O Sapna Center tem atualmente uma taxa de emprego de 75 por cento e os seus formandos encontraram empregos em gestão de projetos, áreas técnicas e como professores de matemática no ensino primário. Mas os graduados nem sempre tiveram o caminho mais fácil para encontrar emprego. Alguns enfrentaram rejeições. Simran, que atende por apenas um nome, foi rejeitada diversas vezes em sua busca por emprego como desenvolvedora web enquanto estudava no centro.

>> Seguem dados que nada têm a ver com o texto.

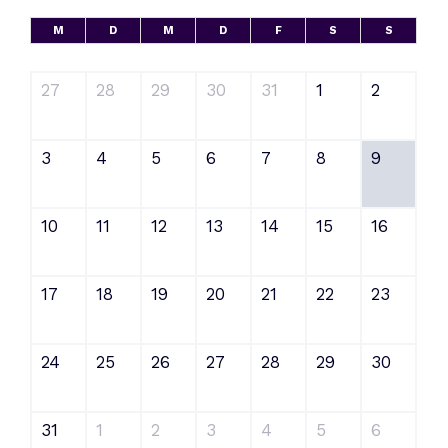
M
D
M
D
F
S
S
27
28
29
30
31
1
2
3
4
5
6
7
8
9
10
11
12
13
14
15
16
17
18
19
20
21
22
23
24
25
26
27
28
29
30
31
1
2
3
4
5
6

Isso levantou a questão da empregabilidade dos graduados do Sapna Center. Bhavna Arora, vice-gerente de desenvolvimento de funcionários em uma empresa de TI em Delhi, disse à Al Jazeera que a formação educacional é importante.

“Nenhuma organização iria entreter (candidatos a emprego que tenham apenas o 10º ou 12º ano). As grandes e médias empresas querem que seus candidatos sejam pelo menos graduados (universitários). Se for uma indústria de TI, então a educação deveria ser algo relacionado a TI”, disse ela.

Yadav não concorda. A falta de diploma também não significa falta de competências, disse Yadav à Al Jazeera, salientando que os licenciados em escolas de engenharia que não são de nível superior têm dificuldade em encontrar emprego e que o verdadeiro problema está na qualidade da educação e na falta geral de empregos.

Para os alunos do Sapne Center, o maior problema é que “os atuais processos de contratação não são projetados para diversidade e inclusão”, disse Yadav. Quando Sajhe procura organizações para vagas, elas pedem que testem suas habilidades e não sejam rígidos com a papelada. “Se vocês acreditam que nossos Sapnewaalis têm habilidades, então contratem-nos”, ela diz.

Em vez de desencorajar Simran, as rejeições levaram a jovem de 23 anos, e um punhado de outras mulheres que também foram rejeitadas por potenciais empregadores, a iniciar o seu próprio negócio, oferecendo serviços de desenvolvimento web e de aplicações. A Udyami Technologies está atualmente construindo sites para uma empresa de consultoria e uma organização sem fins lucrativos e um aplicativo para ensinar o alfabeto inglês a estudantes rurais.

“Embora os ganhos possam ser pequenos, este mês conseguimos cinco projetos no valor de US$ 2.500. Nosso próximo plano inclui registrar nossa empresa e nossa missão é motivar mais meninas rurais a sair e trabalhar na área de tecnologia”, disse Simran à Al Jazeera.